▸ **Work to complete**
Transcribe word for word the lines below from the line with "right knee: (183, 465)" through the line with "left shoulder: (484, 509)", ends included.

▸ **Data to examine**
◇ ◇ ◇

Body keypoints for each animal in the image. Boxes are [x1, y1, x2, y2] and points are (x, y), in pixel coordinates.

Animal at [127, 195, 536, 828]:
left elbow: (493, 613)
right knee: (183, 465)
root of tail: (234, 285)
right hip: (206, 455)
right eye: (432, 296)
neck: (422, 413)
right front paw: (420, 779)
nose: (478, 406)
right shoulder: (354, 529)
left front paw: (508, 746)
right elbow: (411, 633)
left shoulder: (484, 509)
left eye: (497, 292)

◇ ◇ ◇

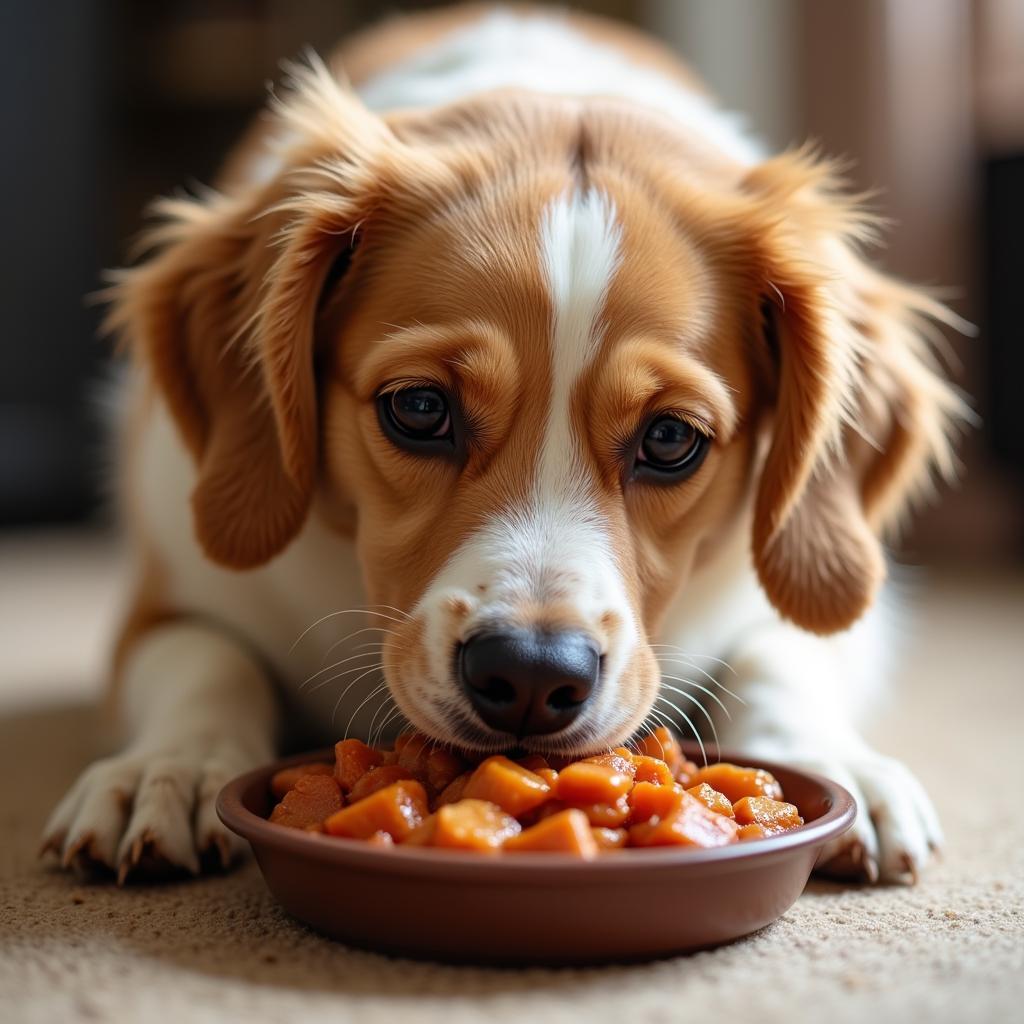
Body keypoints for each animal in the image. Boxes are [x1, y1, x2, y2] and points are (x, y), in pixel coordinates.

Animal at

◇ ◇ ◇

▸ **Answer space**
right knee: (183, 465)
root of tail: (234, 285)
right hip: (206, 455)
right eye: (432, 296)
neck: (422, 413)
right front paw: (420, 779)
nose: (478, 406)
right shoulder: (354, 529)
left front paw: (508, 746)
right elbow: (411, 633)
left shoulder: (484, 509)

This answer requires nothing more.